California Taking All The Fun Out Of Driving

First, no phone calls unless they’re hands-free. Now, no texts or emails on my Crackberry…

Starting January 1, 2009 a new law will go into effect where writing, sending, or reading a text-based communication while driving will be against the law for all drivers in California.

This new law applies to electronic wireless communications devices used to manually communicate with any person using text-based communication, including, but not limited to, communications referred to as a text message, instant message, or electronic mail.

Violating this law is punishable by a base fine of $20 for a first offense and $50 for each subsequent offense. With the addition of penalty assessments, fines can be more than triple the base fine amount.

I suppose this won’t apply to those enforcing the law, though.

  • thomasblair

    This is a great law. More laws like this are needed to destroy the legitimacy of the state in the eyes of the people. When they realize what they’ve lost, they’ll understand what they have to gain by throwing off the chains of the state.

  • Paul

    To the first poster: I half-agree with you, but when I look at the UK nanny state, I’m afraid that people have become far too apathetic.

    I believe that foreign nations requiring military training may actually have a better patriotic foundation than our United States, and of course, the soft UK.

  • Brad Warbiany


    In all honesty, this law actually will probably improve safety. Texting/emailing while driving is *not* safe, and I know that having done it many times. This isn’t one that will raise the public’s ire, because there is at least a compelling case to be made that this is a safety measure.

    Personally, I criticize this because I think it’s largely a “revenue-raising” and “give me a reason to pull you over so I can investigate you further” measure. But I’m not cynical enough to believe that regulating texting/emailing while driving won’t improve safety.
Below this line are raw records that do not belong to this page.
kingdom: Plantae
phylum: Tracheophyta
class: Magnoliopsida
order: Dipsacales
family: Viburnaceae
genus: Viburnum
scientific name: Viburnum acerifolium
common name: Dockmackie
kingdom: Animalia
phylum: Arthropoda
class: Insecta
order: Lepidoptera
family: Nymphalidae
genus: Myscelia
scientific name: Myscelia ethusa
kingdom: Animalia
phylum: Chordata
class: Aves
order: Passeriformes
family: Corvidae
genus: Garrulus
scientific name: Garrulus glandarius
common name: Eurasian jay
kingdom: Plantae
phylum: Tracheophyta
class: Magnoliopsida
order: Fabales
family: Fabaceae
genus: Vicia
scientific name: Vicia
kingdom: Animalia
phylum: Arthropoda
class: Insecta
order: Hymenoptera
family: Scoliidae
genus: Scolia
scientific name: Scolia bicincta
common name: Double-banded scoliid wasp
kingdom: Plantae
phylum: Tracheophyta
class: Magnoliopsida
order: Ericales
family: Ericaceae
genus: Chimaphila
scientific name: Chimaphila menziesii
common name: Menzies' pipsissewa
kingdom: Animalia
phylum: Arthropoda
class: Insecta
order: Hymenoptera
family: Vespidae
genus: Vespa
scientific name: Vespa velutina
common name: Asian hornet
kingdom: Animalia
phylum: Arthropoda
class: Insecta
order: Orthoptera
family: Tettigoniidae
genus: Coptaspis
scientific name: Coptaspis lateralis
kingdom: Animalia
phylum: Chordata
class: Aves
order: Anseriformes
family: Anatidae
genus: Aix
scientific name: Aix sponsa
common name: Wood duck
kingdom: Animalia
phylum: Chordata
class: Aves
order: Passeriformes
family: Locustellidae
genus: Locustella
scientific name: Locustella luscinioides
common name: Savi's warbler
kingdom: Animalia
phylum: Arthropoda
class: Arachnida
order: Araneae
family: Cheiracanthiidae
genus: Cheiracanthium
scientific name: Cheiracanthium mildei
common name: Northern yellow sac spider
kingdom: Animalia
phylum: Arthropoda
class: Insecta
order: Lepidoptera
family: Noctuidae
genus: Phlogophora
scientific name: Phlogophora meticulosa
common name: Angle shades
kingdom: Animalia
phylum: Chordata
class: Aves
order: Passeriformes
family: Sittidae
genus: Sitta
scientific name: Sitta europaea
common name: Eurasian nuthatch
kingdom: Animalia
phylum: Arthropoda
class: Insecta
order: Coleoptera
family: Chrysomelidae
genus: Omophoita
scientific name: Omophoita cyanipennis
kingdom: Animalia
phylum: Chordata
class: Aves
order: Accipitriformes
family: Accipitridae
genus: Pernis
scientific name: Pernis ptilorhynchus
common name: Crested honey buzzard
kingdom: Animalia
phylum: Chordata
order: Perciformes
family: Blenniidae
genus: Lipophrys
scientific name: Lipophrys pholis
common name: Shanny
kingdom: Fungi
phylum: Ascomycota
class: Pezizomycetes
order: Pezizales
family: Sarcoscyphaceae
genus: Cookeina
    If you want an example that might actually get the public into a frenzy, let’s see the justice department start throwing people in jail for playing online poker. Right now it’s “illegal”, but not enforced in the slightest. If the government started cracking down on these “offenders”, there might be some backlash. Which is why they don’t do it. They make it illegal to placate the Baptists, and the Bootleggers know their markets won’t be broken up.

  • Norm Nelson

    Actually I think it is making it less safe. Many now instead of putting the device up in front of them are now hiding the device in their laps where police are less likely to see them and drivers are much more eye diverted. I see it all the time as I drive in the slow lane and others pass by on my left.